Stored data entries:
+ + + + + + +

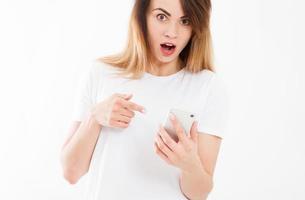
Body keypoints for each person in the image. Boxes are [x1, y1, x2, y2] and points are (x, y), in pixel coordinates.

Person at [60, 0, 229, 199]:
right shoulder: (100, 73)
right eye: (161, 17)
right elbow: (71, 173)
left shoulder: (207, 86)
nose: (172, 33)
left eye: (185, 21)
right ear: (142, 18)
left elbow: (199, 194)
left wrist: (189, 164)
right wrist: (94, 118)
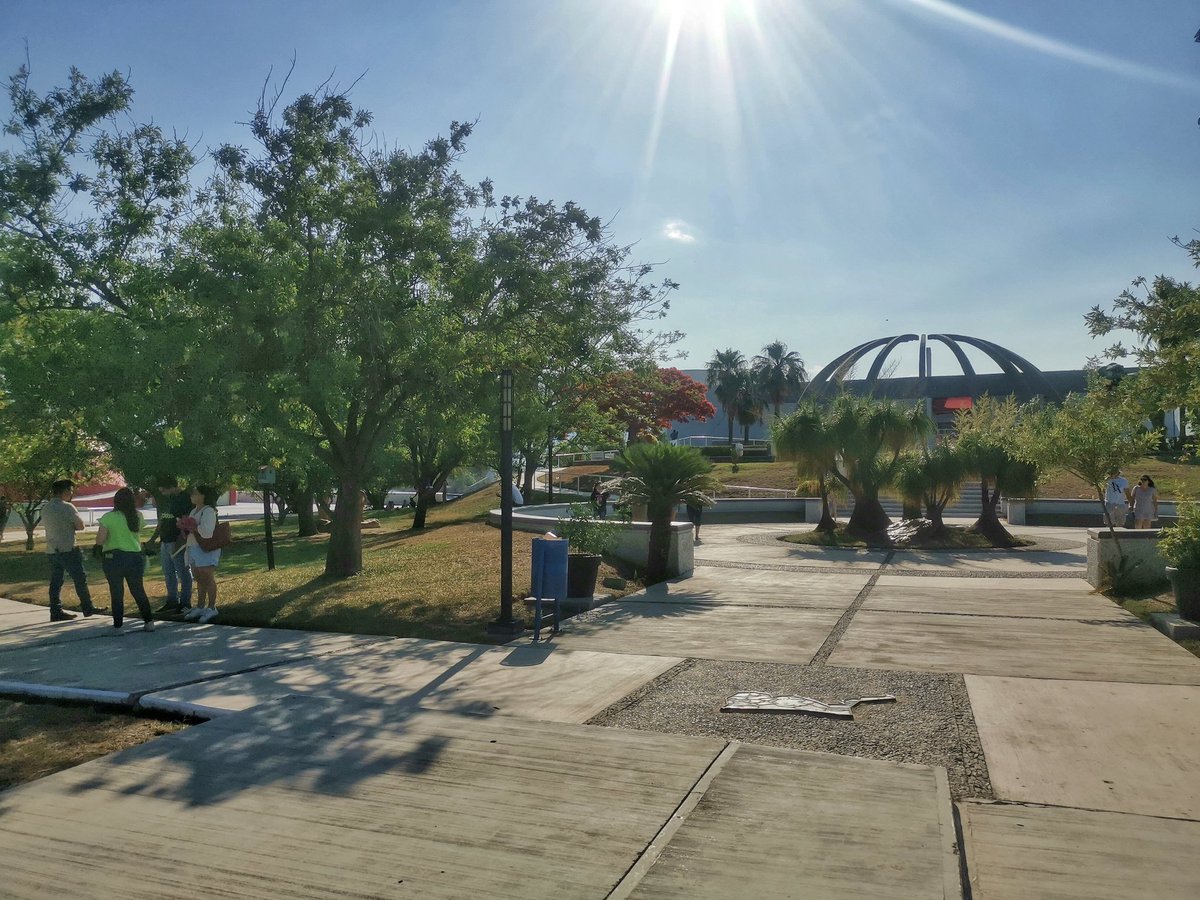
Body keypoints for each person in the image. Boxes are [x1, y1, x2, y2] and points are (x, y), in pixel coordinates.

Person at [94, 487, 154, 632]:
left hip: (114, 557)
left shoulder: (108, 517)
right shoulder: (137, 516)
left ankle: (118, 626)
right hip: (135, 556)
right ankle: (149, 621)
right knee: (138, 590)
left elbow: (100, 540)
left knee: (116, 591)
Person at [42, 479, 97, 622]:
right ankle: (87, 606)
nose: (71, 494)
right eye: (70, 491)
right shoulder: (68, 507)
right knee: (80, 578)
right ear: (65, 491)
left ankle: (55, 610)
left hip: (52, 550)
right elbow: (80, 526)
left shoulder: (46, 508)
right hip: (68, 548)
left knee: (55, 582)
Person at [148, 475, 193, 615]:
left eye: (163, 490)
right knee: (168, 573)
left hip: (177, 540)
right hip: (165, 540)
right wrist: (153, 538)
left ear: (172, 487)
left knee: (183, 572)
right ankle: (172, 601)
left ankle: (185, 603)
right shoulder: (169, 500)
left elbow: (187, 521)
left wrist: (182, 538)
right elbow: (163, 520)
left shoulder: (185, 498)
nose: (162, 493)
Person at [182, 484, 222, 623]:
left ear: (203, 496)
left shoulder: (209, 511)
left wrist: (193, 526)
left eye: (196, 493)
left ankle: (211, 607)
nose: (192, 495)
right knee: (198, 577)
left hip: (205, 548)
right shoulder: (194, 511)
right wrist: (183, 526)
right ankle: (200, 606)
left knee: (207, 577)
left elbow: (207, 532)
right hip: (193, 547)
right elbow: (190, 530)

+ + + + + + +

● What to work on: Above are some records. Copy each of their lines that holds the string "elbow".

● Result of this task:
right elbow: (71, 173)
left elbow: (199, 194)
left elbow: (100, 540)
right elbow: (80, 526)
left elbow: (187, 521)
right elbow: (163, 520)
left elbow: (207, 532)
right elbow: (190, 530)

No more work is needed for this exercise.